**WORK ITEM**. In the records that follow, show each line where the word "give" is present.

■ ■ ■ ■ ■ ■ ■

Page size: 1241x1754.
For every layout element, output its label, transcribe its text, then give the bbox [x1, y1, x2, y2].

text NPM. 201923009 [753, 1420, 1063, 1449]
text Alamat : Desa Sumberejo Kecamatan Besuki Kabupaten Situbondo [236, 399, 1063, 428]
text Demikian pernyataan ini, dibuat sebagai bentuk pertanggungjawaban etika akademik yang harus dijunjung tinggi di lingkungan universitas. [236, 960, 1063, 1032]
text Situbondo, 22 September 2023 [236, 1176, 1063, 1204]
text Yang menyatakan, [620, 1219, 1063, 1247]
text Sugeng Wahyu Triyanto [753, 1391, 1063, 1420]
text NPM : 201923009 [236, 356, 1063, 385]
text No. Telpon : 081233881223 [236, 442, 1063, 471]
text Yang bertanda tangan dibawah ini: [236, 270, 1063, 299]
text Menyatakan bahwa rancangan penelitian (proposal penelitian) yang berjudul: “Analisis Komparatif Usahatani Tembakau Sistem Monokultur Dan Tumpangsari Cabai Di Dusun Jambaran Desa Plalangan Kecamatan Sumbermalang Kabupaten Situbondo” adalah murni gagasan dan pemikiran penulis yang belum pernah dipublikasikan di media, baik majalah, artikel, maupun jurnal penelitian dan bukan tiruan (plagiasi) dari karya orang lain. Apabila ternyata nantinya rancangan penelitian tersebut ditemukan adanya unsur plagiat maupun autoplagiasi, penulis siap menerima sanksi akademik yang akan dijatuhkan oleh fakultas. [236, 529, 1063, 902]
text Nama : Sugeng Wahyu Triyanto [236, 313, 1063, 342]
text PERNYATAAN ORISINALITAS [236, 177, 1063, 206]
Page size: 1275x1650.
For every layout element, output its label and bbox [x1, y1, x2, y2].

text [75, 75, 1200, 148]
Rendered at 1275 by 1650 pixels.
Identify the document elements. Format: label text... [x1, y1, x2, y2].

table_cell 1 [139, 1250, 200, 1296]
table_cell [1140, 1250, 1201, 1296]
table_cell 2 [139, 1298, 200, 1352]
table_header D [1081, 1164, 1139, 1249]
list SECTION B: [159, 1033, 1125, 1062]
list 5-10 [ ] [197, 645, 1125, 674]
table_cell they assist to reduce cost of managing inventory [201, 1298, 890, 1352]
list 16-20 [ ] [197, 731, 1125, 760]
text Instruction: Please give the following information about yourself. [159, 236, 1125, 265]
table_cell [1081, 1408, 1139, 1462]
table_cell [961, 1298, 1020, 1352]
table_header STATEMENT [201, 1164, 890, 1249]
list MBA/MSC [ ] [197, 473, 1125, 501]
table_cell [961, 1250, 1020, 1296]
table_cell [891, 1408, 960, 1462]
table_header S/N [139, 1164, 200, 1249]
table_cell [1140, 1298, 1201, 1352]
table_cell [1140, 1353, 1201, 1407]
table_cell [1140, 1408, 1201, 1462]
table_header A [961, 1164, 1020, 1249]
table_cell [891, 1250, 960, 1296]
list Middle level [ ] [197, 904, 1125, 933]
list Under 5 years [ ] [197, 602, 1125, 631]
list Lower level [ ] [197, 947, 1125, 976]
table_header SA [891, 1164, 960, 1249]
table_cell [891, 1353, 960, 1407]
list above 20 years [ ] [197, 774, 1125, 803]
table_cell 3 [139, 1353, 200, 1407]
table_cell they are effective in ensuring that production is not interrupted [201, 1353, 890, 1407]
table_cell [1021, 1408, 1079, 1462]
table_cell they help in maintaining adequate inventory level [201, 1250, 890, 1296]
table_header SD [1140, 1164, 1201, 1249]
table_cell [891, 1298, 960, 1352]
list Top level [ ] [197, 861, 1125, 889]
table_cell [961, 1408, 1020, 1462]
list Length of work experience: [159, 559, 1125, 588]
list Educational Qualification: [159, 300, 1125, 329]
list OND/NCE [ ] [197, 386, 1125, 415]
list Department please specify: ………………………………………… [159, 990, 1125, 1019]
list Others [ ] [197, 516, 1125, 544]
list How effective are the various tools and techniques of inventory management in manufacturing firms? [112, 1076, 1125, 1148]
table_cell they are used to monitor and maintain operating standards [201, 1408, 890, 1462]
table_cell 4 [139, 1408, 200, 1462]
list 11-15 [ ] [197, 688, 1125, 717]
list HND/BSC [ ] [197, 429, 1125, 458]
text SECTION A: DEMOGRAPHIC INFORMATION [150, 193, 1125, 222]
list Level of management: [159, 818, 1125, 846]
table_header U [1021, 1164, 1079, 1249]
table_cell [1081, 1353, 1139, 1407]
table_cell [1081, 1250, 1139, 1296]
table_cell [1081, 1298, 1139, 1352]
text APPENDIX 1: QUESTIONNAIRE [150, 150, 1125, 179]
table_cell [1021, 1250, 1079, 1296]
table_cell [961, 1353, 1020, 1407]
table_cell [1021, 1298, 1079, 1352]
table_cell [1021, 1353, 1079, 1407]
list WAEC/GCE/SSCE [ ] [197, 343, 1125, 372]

■ ■ ■ ■ ■ ■ ■

**WRITTEN ANSWER**.
For every layout element, output its label, transcribe its text, then give the bbox [x1, y1, x2, y2].
text Instruction: Please give the following information about yourself. [159, 236, 1125, 265]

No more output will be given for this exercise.